The Buddy Holly Hall of Performing Arts and Sciences is a new performing arts venue in Lubbock, Texas. Groundbreaking took place on April 20, 2017, with more than 500 people in attendance, including Lubbock Mayor, Dan Pope, board chairman of the Lubbock Entertainment Performing Arts Association, Tim Collins, and executive director of Ballet Lubbock, Nicholas Dragga. The venue opened in January 2021 at a cost of $158 million. To-date, LEPAA has raised more than $128 million needed to complete construction expense of The Buddy Holly Hall, with an additional $5 million raised in capital endowment funds.

==History==
In 2013, the non profit organization Lubbock Entertainment and Performing Arts Association (LEPAA) was created in order to raise funds for the construction of a new performing arts center in Lubbock, based on the recommendations of a strategic business plan led by Garfield Public/Private LLC, the developer. In July of that year, Lubbock City Council granted the land on Mac Davis Lane soon to be vacated by Department of Public Safety Headquarters as the site for the new building, as well as up to $300,000 toward demolition of the DPS facility.

Initial plans for the building were for a 116,000 gross square foot building projected to cost $85 million; however, after collaborating further with community partners, scope for the building increased to 220,000 gross square feet at a total development cost of $156 million. The expanded program resulted in projected increased building activity and operational feasibility. Over the course of construction, Owner-directed enhancements were added to the facility resulting in a final total development cost of $158 million.

In June 2014, Buddy Holly's widow, Maria Elena Holly, gave LEPAA permission to use the name of her late husband in the title of the center, royalty free.

As of December 2022, funding for completing the construction of the building requires a further $30 million.

==Facilities==
The building has a footprint of 220,000 square feet, and provides the following facilities:
- Helen DeVitt Jones Main Theater consisting of a four-level, 2,290-seat theater with two VIP lounges.
- The Crickets Studio Theater', a 24,225-square-foot, 386-seat theater with concessions, lounge area, dedicated lobby and private entrance.
- Ballet Lubbock Pre-Professional Academy, a 22,000-square-foot dance center complete with office and storage.
- Multipurpose Event Room will be a dividable 6,000-square-foot area suitable for a variety of functions such as lectures, receptions, music rehearsals, banquets and meetings.
- Food and Dining.

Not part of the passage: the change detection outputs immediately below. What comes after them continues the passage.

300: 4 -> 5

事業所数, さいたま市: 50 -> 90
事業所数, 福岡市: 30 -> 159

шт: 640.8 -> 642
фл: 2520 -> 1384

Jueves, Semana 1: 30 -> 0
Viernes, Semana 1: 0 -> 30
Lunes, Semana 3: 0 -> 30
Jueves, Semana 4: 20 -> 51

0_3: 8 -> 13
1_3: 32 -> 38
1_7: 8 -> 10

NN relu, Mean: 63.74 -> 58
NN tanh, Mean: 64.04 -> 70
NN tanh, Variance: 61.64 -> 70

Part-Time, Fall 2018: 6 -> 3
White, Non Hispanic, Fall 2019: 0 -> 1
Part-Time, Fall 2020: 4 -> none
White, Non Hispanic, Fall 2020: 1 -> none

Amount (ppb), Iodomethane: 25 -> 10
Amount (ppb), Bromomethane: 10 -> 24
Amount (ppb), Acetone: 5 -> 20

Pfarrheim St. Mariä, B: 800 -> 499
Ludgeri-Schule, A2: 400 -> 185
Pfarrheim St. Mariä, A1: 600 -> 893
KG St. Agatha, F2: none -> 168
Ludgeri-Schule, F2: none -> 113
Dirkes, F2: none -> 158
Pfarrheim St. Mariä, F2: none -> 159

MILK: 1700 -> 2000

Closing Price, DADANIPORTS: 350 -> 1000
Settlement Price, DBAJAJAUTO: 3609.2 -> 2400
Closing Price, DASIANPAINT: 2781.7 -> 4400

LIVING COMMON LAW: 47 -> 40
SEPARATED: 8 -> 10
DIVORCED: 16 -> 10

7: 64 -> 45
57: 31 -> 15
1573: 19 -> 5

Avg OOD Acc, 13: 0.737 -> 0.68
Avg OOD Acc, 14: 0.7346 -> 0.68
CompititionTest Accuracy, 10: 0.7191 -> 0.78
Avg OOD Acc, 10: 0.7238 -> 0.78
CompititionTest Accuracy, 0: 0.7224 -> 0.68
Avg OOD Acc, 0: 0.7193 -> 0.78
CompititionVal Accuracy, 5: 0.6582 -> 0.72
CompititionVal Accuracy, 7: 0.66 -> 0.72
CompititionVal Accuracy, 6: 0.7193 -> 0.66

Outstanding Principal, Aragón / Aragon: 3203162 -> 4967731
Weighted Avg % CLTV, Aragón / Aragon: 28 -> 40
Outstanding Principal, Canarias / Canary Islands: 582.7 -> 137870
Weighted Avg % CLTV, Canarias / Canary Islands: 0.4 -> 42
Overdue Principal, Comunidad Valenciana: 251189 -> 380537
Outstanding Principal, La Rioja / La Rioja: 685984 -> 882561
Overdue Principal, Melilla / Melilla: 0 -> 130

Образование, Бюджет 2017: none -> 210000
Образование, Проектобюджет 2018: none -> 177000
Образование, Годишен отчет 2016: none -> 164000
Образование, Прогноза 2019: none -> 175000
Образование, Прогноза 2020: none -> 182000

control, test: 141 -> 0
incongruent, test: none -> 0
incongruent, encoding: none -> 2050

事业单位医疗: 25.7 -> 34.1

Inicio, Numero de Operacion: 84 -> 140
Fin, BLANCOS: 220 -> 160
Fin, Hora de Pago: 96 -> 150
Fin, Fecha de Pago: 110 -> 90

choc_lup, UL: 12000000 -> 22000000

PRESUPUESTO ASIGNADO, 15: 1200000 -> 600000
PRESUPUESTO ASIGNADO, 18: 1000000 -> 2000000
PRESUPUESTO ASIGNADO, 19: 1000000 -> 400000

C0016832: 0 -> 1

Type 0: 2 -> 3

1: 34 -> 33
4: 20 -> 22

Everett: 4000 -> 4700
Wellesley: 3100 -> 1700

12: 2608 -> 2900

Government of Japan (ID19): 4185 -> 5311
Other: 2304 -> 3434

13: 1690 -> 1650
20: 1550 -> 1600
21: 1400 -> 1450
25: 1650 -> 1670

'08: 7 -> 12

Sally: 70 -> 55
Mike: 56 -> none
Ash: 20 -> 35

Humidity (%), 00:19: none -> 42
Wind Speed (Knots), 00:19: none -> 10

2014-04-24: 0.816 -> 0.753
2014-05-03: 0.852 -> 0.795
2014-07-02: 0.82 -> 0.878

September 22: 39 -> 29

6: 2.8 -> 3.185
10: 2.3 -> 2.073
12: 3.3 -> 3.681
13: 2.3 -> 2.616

A 2,500-square-foot commercial kitchen to accommodate venue catering, plus an on-site restaurant named "Rave On" with seating for 100 people.
- Christine DeVitt Main Lobby. This area will serve as the main entrance to the hall and will accommodate 300 people for banquets, galas and weddings.

==Opening==
The Buddy Holly Hall opened in January 2021 with COVID-19 restrictions in place. Although the first few events were mainly Lubbock Independent School District or Lubbock Symphony Orchestra performances, comedian Steve Treviño was the first event open to the public on Jan. 30.